A few basic rules for PSA and monitoring prostate cancer after treatment
- PSA is found only in men.
- PSA comes from both healthy prostate cells and from prostate cancer cells.
- PSA levels can go up and down day to day in the general population.
- A normal PSA in the general population is considered less than 4.0, although there are different normal ranges for different ages.
- Prostate cancer cells that are anywhere in the body will make the PSA level rise.
- If the prostate has been surgically removed the PSA should be 0, basically undetectable or less than 0.1. Levels above that must mean that there are prostate cancer cells somewhere in the body.
- Super-sensitive PSA tests just give you more digits after the decimal point. A PSA of 2 or 2.2 or 2.23 or 2.227 are all basically the same.
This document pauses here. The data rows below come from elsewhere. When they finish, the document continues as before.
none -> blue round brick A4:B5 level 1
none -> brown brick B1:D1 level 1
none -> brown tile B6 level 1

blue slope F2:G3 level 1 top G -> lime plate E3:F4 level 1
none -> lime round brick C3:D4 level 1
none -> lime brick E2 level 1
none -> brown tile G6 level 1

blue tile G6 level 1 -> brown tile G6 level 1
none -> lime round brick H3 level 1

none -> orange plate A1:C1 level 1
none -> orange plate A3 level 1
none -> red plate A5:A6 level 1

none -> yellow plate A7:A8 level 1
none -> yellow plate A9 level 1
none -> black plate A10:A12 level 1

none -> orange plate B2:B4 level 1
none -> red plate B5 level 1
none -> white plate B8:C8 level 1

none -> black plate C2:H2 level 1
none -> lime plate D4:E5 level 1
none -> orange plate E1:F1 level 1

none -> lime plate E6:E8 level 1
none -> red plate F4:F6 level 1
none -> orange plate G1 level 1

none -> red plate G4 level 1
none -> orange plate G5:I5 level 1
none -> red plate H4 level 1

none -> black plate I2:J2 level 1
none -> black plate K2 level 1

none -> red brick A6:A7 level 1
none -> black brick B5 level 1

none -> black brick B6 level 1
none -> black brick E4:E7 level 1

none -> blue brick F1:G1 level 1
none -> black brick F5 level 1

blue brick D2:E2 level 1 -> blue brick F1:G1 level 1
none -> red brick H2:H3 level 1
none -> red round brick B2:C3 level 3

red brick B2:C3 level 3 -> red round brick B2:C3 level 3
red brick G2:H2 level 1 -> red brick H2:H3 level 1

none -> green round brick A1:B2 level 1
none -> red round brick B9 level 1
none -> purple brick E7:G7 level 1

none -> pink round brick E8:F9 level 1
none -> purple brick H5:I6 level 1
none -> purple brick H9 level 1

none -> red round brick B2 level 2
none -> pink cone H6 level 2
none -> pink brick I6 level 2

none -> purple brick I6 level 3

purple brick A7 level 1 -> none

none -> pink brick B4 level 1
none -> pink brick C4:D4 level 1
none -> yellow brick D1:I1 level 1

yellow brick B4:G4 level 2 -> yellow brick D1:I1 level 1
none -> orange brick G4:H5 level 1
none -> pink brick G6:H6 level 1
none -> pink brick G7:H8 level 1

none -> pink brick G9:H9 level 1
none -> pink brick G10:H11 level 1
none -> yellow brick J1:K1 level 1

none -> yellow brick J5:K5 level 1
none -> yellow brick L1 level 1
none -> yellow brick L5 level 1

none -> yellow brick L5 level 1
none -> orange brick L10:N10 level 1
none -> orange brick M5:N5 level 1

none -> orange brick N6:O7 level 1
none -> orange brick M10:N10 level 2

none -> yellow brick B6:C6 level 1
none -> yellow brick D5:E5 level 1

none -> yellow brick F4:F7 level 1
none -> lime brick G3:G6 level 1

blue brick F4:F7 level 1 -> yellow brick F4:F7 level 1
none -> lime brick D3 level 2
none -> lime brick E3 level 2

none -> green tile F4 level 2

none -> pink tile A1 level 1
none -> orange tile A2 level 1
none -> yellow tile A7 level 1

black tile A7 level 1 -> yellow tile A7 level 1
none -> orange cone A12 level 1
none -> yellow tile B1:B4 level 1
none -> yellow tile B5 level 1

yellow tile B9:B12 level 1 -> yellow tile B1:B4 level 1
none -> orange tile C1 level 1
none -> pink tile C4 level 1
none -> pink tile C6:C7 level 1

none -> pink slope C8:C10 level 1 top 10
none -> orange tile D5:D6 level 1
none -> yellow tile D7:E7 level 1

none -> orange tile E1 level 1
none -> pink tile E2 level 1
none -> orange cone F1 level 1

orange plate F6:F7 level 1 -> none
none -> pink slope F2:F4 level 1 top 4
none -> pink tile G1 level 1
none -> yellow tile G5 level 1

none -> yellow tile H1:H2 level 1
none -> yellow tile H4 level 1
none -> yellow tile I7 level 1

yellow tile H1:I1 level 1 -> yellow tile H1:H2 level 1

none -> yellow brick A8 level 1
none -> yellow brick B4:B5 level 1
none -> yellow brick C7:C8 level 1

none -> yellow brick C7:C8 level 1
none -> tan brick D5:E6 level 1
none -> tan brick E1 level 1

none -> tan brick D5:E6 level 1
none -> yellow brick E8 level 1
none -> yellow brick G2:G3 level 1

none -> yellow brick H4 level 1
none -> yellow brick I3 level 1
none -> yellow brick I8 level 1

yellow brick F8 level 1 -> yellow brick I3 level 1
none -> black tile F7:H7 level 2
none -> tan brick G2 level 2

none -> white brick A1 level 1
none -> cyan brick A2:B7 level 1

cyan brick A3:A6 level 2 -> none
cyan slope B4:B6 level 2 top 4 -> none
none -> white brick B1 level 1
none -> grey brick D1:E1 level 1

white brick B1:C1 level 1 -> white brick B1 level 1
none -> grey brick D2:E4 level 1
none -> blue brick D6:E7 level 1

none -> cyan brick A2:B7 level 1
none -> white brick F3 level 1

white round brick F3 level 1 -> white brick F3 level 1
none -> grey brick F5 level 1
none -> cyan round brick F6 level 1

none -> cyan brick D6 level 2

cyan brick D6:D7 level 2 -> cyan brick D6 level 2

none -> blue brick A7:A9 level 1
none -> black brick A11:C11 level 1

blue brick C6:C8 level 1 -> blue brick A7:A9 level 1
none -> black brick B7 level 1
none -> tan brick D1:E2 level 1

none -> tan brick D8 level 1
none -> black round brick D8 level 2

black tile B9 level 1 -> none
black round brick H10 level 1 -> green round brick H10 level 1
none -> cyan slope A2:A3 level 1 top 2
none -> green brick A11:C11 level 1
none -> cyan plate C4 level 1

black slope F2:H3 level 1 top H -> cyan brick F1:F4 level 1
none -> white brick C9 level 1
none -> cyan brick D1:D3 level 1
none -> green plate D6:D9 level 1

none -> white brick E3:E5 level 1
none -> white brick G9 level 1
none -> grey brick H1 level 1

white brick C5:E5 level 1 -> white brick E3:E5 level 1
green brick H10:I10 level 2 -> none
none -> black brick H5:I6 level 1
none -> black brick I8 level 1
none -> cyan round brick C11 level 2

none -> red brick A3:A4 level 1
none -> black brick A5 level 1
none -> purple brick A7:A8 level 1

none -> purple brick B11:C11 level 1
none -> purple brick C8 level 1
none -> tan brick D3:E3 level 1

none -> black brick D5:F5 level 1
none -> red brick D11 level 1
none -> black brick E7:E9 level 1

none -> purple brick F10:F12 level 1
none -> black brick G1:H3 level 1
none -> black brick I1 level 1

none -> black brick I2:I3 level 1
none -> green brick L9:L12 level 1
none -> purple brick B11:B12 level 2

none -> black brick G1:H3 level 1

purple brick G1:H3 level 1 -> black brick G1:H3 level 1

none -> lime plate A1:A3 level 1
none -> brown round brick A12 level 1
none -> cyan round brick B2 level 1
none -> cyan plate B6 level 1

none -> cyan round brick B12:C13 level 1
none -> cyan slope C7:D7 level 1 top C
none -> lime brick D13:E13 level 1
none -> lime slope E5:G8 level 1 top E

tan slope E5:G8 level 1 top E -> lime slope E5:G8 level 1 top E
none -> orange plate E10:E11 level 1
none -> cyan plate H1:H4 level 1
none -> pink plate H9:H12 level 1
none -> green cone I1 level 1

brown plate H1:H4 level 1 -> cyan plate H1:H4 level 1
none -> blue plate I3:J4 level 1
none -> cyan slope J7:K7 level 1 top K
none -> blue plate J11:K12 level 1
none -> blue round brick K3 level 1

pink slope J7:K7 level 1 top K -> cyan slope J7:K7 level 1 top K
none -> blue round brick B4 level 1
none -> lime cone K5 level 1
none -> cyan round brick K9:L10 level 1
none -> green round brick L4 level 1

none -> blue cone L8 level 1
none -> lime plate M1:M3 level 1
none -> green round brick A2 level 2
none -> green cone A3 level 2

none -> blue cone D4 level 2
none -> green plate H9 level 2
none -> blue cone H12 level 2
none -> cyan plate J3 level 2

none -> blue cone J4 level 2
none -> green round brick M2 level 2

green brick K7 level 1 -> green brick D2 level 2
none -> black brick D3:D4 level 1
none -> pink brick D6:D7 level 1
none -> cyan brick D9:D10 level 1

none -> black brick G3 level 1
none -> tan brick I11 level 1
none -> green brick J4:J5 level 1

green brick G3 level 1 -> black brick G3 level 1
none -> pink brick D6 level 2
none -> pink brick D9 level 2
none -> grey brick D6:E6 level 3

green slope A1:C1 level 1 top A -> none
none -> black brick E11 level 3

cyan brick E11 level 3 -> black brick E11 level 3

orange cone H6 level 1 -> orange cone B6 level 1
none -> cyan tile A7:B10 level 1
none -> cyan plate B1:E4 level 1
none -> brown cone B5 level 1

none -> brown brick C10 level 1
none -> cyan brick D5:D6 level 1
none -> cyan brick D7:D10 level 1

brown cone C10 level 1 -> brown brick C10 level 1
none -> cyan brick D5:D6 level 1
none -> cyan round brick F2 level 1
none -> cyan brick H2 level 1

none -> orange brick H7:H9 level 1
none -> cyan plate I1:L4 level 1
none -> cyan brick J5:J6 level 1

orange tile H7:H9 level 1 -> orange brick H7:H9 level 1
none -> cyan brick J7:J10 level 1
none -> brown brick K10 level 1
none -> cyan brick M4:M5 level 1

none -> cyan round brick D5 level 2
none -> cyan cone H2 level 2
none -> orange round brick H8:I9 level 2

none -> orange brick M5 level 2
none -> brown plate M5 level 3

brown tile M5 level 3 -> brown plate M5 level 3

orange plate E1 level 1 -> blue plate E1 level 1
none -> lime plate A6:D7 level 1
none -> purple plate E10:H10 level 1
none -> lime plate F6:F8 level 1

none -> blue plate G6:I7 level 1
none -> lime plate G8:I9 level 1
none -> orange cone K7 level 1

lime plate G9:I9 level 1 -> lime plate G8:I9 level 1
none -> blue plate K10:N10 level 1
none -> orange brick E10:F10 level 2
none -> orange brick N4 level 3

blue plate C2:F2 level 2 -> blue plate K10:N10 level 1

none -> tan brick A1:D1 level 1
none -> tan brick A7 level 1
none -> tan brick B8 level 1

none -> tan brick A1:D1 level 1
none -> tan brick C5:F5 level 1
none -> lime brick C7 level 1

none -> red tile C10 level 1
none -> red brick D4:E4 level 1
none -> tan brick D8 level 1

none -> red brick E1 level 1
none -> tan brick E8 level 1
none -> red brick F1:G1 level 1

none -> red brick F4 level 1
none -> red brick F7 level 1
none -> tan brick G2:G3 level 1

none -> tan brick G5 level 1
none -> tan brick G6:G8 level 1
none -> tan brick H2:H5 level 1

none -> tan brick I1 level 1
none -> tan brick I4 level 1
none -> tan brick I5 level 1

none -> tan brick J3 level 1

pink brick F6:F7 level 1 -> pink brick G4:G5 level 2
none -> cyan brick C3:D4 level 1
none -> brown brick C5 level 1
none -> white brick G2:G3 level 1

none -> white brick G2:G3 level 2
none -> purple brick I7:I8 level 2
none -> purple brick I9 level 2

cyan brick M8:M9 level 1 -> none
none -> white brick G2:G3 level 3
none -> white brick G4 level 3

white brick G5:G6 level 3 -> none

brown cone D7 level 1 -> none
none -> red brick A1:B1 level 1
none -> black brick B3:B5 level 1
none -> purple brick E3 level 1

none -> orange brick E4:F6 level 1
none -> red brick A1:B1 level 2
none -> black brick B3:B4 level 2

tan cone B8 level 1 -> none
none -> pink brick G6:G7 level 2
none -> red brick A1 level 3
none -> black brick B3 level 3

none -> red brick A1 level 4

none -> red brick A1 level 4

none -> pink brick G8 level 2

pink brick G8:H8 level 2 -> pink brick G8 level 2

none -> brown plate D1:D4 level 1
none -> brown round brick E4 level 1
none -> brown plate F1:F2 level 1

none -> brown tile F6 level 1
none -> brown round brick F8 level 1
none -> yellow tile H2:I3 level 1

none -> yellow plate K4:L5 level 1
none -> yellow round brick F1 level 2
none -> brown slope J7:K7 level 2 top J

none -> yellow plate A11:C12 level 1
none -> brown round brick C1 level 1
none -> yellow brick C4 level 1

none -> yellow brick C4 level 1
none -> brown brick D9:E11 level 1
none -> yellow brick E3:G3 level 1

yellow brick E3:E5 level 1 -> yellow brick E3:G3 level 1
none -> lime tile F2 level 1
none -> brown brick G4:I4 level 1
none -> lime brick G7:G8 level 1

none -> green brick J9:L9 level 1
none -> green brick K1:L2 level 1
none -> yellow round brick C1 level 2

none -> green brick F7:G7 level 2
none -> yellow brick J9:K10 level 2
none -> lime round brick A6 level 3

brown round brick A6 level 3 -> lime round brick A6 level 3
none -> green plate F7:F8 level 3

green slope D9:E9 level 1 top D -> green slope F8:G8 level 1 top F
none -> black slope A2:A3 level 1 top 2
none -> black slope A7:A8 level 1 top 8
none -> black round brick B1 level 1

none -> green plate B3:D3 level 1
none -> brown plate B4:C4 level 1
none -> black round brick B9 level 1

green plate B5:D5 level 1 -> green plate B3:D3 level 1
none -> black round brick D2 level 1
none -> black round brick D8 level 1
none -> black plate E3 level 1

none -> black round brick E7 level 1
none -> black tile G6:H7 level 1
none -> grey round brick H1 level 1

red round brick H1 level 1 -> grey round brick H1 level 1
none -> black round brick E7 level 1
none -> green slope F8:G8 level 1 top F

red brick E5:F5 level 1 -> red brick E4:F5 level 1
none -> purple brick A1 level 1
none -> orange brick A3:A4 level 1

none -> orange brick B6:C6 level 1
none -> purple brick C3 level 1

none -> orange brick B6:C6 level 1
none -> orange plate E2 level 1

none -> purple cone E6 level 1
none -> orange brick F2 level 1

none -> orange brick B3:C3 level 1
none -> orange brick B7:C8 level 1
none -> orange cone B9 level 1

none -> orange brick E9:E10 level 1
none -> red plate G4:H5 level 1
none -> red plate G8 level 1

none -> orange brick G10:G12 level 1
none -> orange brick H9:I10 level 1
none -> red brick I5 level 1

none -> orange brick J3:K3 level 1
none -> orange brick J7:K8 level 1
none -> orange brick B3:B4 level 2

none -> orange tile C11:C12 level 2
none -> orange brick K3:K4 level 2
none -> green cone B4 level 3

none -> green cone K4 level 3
- PSA’s may bounce up and down after radiation treatment. It is the trend we look for.
- Don’t panic if the PSA rises. Wait 3 months and check again.
- A normal PSA after radiation is typically less than 1.0, i.e. “Zero point something”, but there is no strict cut off.
- I like to see the PSA to drop below 1.0 within 2 years of radiation, but again there is no strict cut off.
- It can take 5 years or longer for a PSA to reach its minimum value after radiation. The lowest value is called the nadir.
- PSA goes down to an average value of 0.1 five years after CyberKnife.
- The PSA can shoot up wildly after biopsy, after placement of marker seeds, if there is a prostate infection, and during radiation therapy.
- To diagnose a recurrence we look for a significant rising trend in the PSA: levels rising on three consecutive measurements done 3 months apart, or a PSA that is 2 points higher than a previous minimum (nadir) value. The definition that radiation oncologists use in studies is a rise of 2 points higher than a previous minimum.
- Occasionally, even if there is a significant rising trend in the PSA there may not be a cancer recurrence. It could be a “bounce” which is a jump in the PSA caused by prostate inflammation. Some suspected failures turn out to be successes!
The first PSA should be taken 3 months after the radiation is complete, to give it a chance to settle down.
After that, I recommend that a PSA level be taken every 3 – 6 months for the first 2 years. Every 3 months if you’re the type who worries.
If the PSA is less than 1.0 at the 2 year mark and behaving well, then the PSAs can be drawn every 6 months.
After 5 years, if the PSA is very low (0.2) if can be tested every 6 – 12 months.
This schedule may be made stricter or looser depending on the risk level of the cancer.
If the PSA starts to rise or behave erratically, it should be checked every 3 months.
There is little value in checking the PSA sooner than 3 months, except in occasional cases where there is a big jump I will check it again 6 weeks later.
I like to see patients at the 3 month mark after CyberKnife, but it is not mandatory. After that you can either come see me for the PSA’s or else get them done with your primary care doctor.
If you are receiving Lupron hormone therapy as part of your treatment program then you would return to the clinic every 3 – 4 months for a Lupron injection until the series of injections is over. After that, I like to follow high-risk prostate cancer patients more closely to monitor for recurrence and I may recommend that you see me every 6 months for 5 years.
You don’t need to see a urologist in followup unless you are having significant urinary or sexual symptoms, and would like a urologic consultation regarding those symptoms. We will try to manage those symptoms in the radiation oncology clinic, but we don’t have all the tools that a urologist does for these problems.